Il mondo dello sport barese piange Claudio Bianchini, presidente della Tigri Rugby Bari.

E’ morto per covid Claudio Bianchini, presidente Tigri Bari. A darne notizia attraverso la pagina facebook è stato il club barese.

 Claudio Bianchini aveva  55 anni, ed era presidente del sodalizio e figura storica del mondo rugbistico del capoluogo regionale.

In un post i dirigenti, affiancati dai giocatori auspicavano che Biachini superasse questo momento difficile, cosa che purtoppo per il peggioramento del quadro clinico non è avvenuta.Al cordoglio della squadra si è unito anche l’assessore Petruzzelli  che ha espresso parole toccanti. Così lo ricorda la sua squadra: “Oggi abbiamo perso un grande uomo, un grande rugbista, un presidente, un grande amico, un fratello, un padre. Claudio sei stato sconfitto dall’avversario che abbiamo odiato di più, quello che ti prende alle spalle, quello che non ha il coraggio di affrontarti a viso aperto. Questa volta non c’è stato nessuno a guardarti le spalle, a darti quel sostegno che ci ha sempre fatto uscire a testa alta da ogni campo.

Rimarrai il compagno e avversario più temuto e rispettato da tutti, sei stato e sarai il nostro Pilone per sempre”.

La maglia numero 1, quella che indossava Bianchini, in segno di massimo rispetto sarà ritirata.

Queste le parole dell’ assessore: “Oggi il mondo dello sport cittadino piange un amico e un grande atleta. Claudio Bianchini, presidente della Tigri Rugby Bari non c’è più.I l covid l’ha portato via. E’ una notizia che mi riempie di tristezza perchè oggi perdiamo non solo un grande rugbista che ha contribuito a far appassionare a questo sport tantissimi giovani, ma perdiamo un amico, una persona leale, generosa, che amava fare squadra. Un grande uomo.E’ anche grazie a lui, alla sua determinazione e alla sua passione per questo sport se Bari avrà, a breve, uno stadio del rugby e del football americano a Catino. Insieme ci abbiamo creduto e insieme l’abbiamo voluto. Purtroppo non lo vedrà realizzato e questo mi addolora moltissimo. Ecco perchè mi impegnerò affinchè quello stadio in qualche maniera lo ricordi.Claudio, tu in quello stadio sarai con noi quando lo inaugureremo e sarai lì per sempre con i tanti ragazzi che devono a te la passione per il rugby.Te lo prometto”.

• Consegna
Nel testo su Claudio Bianchini, dopo le parole "Oggi abbiamo perso", la squadra indica chi ha perso. Elenca tutte queste definizioni.

• Dati forniti
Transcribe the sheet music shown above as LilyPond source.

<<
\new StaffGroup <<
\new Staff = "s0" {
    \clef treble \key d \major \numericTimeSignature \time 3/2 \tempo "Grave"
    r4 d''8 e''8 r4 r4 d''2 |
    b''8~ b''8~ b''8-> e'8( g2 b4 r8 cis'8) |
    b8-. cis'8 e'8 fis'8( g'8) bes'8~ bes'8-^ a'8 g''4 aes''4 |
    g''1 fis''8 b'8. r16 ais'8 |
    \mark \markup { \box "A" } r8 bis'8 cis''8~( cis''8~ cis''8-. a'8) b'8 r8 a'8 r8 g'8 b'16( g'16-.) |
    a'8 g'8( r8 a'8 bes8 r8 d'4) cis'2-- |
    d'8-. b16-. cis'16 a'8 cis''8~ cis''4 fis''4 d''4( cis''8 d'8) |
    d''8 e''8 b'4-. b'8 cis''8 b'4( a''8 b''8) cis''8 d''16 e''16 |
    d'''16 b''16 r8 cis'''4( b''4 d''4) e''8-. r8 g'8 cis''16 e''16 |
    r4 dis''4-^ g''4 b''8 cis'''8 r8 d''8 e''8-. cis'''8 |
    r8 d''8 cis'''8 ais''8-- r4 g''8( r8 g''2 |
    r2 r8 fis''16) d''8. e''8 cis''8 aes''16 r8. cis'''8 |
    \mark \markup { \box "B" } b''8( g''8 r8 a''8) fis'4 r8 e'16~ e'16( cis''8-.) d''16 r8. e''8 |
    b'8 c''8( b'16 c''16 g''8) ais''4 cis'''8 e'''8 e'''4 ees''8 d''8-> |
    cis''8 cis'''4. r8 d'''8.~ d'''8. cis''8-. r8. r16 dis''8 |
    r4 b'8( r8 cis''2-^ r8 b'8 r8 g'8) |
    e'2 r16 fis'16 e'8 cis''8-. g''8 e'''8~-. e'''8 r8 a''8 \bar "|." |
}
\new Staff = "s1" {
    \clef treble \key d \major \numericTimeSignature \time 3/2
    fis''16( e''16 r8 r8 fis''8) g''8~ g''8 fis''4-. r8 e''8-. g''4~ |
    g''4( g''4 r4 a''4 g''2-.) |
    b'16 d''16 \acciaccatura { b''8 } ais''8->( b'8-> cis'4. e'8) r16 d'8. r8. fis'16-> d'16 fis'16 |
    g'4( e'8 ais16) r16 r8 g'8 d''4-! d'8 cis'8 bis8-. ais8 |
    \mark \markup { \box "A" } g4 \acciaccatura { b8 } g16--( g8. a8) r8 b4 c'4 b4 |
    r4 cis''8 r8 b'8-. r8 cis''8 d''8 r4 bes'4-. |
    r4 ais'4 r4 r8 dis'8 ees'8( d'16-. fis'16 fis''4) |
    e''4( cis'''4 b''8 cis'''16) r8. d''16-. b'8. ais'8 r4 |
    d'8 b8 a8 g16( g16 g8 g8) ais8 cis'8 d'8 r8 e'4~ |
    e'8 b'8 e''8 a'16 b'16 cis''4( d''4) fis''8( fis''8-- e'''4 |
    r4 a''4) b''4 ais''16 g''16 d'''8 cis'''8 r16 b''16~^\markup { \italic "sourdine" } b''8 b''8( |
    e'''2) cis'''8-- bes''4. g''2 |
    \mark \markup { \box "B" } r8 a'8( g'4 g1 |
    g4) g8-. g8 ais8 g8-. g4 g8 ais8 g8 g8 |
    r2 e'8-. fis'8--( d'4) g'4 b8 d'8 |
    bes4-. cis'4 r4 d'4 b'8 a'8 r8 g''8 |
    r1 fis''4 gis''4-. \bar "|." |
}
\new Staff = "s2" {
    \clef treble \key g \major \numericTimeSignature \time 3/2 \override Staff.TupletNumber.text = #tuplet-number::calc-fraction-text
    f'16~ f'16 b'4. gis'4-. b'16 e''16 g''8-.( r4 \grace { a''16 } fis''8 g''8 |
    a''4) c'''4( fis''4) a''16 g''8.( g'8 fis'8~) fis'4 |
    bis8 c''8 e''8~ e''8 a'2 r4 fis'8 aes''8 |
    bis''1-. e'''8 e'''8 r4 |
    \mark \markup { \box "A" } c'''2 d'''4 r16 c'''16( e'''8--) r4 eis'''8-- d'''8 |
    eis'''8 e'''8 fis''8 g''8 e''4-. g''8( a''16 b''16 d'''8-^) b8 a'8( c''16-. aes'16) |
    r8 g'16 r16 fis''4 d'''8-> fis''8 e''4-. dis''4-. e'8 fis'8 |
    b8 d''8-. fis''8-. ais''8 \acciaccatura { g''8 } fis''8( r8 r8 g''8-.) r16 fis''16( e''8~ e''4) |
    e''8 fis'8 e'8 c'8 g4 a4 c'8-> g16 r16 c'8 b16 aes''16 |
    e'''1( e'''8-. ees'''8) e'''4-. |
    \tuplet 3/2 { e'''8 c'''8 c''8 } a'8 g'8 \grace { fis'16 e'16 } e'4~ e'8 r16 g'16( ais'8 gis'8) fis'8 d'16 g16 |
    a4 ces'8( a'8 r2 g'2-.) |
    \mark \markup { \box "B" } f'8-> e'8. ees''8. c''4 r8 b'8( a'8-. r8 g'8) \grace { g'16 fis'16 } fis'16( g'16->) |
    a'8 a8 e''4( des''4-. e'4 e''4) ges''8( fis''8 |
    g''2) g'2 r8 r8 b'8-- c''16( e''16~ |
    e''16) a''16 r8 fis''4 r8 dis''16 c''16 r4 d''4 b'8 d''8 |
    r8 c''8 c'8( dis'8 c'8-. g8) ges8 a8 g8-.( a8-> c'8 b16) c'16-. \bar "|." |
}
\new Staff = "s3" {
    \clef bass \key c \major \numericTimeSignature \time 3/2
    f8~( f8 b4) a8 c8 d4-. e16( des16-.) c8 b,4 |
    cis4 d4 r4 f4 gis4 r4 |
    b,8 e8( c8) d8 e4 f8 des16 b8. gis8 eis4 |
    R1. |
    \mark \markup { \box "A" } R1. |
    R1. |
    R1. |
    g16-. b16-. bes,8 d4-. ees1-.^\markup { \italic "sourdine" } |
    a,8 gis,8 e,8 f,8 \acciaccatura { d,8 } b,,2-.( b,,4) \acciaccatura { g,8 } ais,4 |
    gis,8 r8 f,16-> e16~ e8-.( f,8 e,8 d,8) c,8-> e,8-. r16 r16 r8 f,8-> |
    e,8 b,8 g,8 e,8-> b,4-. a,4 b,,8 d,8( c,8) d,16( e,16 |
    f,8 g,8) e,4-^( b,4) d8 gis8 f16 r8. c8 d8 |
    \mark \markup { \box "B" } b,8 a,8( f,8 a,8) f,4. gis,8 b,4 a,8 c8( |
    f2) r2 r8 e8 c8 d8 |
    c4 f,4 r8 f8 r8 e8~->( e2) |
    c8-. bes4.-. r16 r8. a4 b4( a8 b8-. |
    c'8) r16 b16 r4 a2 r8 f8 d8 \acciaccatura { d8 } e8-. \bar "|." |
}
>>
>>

• Soluzione
- un grande uomo
- un grande rugbista
- un presidente
- un grande amico
- un fratello
- un padre